In later life, Viscountess Strangford would become famous for her medical work with the Order. However, before this period of her life, the then Miss Emily Anne Beaufort had been an intrepid explorer and author of travelogues.

In 1858, a year after her father’s death, Emily and her sister travelled without formal male escort to Malta, Egypt (where she went inside the Great Pyramid), then to Lebanon, Syria, the Holy Land, Rhodes, Crete, and Greece, ending in Constantinople. This trip resulted in her book Egyptian Sepulchres and Syrian Shrines published in 1861, with a new edition in 1874. Another visit to the region in 1859-1860, which she recorded in her daily journal, included Belgrade in the Adriatic.

On Rhodes, Emily and her sister stayed with the British Consul, and they were given a tour of the city by an Ottoman colonel, Suleiman Bey.
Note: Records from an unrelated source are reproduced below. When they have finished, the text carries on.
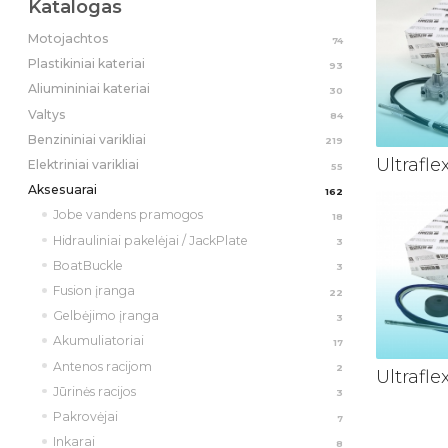
Katalogas
Motojachtos
74
Plastikiniai kateriai
93
Aliumininiai kateriai
30
Valtys
84
Benzininiai varikliai
219
Ultrafl
Elektriniai varikliai
55
Aksesuarai
162
Jobe vandens pramogos
18
Hidrauliniai pakelėjai / JackPlate
3
BoatBuckle
3
Fusion įranga
22
Gelbėjimo įranga
3
Akumuliatoriai
17
Antenos racijom
2
Ultrafl
Jūrinės racijos
3
Pakrovėjai
7
Inkarai
8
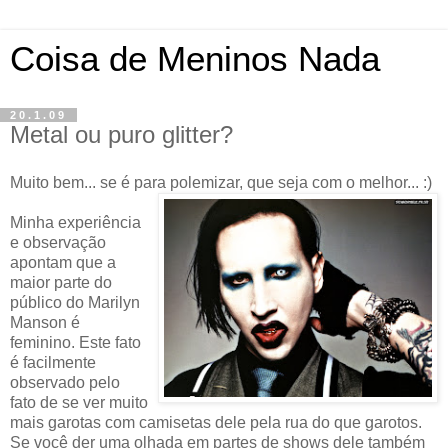
Coisa de Meninos Nada
20.1.09
Metal ou puro glitter?
Muito bem... se é para polemizar, que seja com o melhor... :)
Minha experiência
e observação
apontam que a
maior parte do
público do Marilyn
Manson é
feminino. Este fato
é facilmente
observado pelo
fato de se ver muito
mais garotas com camisetas dele pela rua do que garotos.
Se você der uma olhada em partes de shows dele também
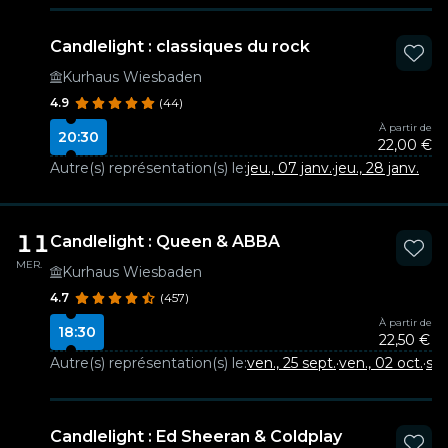
Candlelight : classiques du rock
Kurhaus Wiesbaden
4.9
(44)
À partir de
20:30
22,00 €
Autre(s) représentation(s) le:
jeu., 07 janv.
·
jeu., 28 janv.
11
Candlelight : Queen & ABBA
MER.
Kurhaus Wiesbaden
4.7
(457)
À partir de
18:30
22,50 €
Autre(s) représentation(s) le:
ven., 25 sept.
·
ven., 02 oct.
·
sam
Candlelight : Ed Sheeran & Coldplay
Emily seemed keenly interested in the Order and its history, recording her visit to the old hospital, the Street of the Knights, carefully describing the arms of the langues above the doors, and saw the remains of the Grand Master’s Palace destroyed in 1856, after a long forgotten gunpowder magazine under the Church of St. John exploded. They visited the gate where Suleiman the Magnificent entered the city in 1523, and they walked along the ramparts. Here Emily related:

‘…there are still scores of witnesses to the sanguinity but gallantly-withstood Siege, in the shape of balls and stone-shot lying about, some of the latter thrown by ‘basilisks’ too huge to be carried far, but whose weight in falling must have been crushing. Many of the old guns remain also, some of them prettily ornamented; one from which passed so insolently close to Soleyman the Magnificent as even to scorch his beard…’ (Beaufort (Viscountess Strangford) 1874, 484)

It is tempting to suggest with so many cannonballs scattered around, Emily acquired those on display at the museum during this particular visit, and her trip to Rhodes helped to kindle her interest in the Order.
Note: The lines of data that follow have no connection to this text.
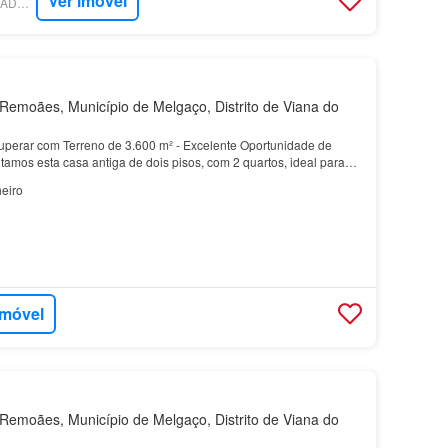
Ver imóvel
SUPERCASA - SALGADOS IMOBILIÁRIA
emoães, Município de Melgaço, Distrito de Viana do
uperar com Terreno de 3.600 m² - Excelente Oportunidade de
amos esta casa antiga de dois pisos, com 2 quartos, ideal para
eto de reabilitação e pretende criar uma h…
eiro
imóvel
emoães, Município de Melgaço, Distrito de Viana do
Emily met her husband, the eighth Viscount Strangford, a noted linguist, after he had given her Egyptian Sepulchres book a review in a journal. They married in 1862 enabling Emily to take her title. Viscount Strangford’s death in 1869 left no progeny, and therefore the Viscountship would be extinguished on her death.

As a result, Viscountess Strangford started a second episode in her life by devoting the rest of her years to nursing, and the newly formed Venerable Order, which she joined in 1873. This included setting up hospitals and clinics in places as far away as Bulgaria and Beirut. Strangford set up field hospitals during the Russo-Turkish War (1877-1878), where she was taken prisoner by the Russians, an experience from which, according to her obituary in the Annual Report of 1889, she never fully recovered. One of her most famous contributions was setting up, on behalf of the Order, the Victoria Hospital in Cairo with medical luminary and Knight of the Order, Herbert Sieveking.

Additionally, Viscountess Strangford composed books on nursing, set-up sub-committees, and lobbied for part-time education of nurses. However, in 1887, en-route to Port Said in Egypt to help set up another hospital, Viscountess Strangford, still highly energetic, but increasingly frail, died of a stroke.

In her day, Viscountess Strangford’s medical work drew favourable comparisons with her contemporary, Florence Nightingale, but she lacked the latter’s eye for self-promotion. Her intrepid travels to Ottoman lands are less well-known, but they have benefitted the collections at the museum immeasurably.

 

 

Bibliography:

Baigent, E. 2004. ‘Smythe (née Beaufort), Emily Anne, Viscountess Strangford’ in, Dictionary of National Biography (51) Smillie to Sprott. Oxford, 456-7.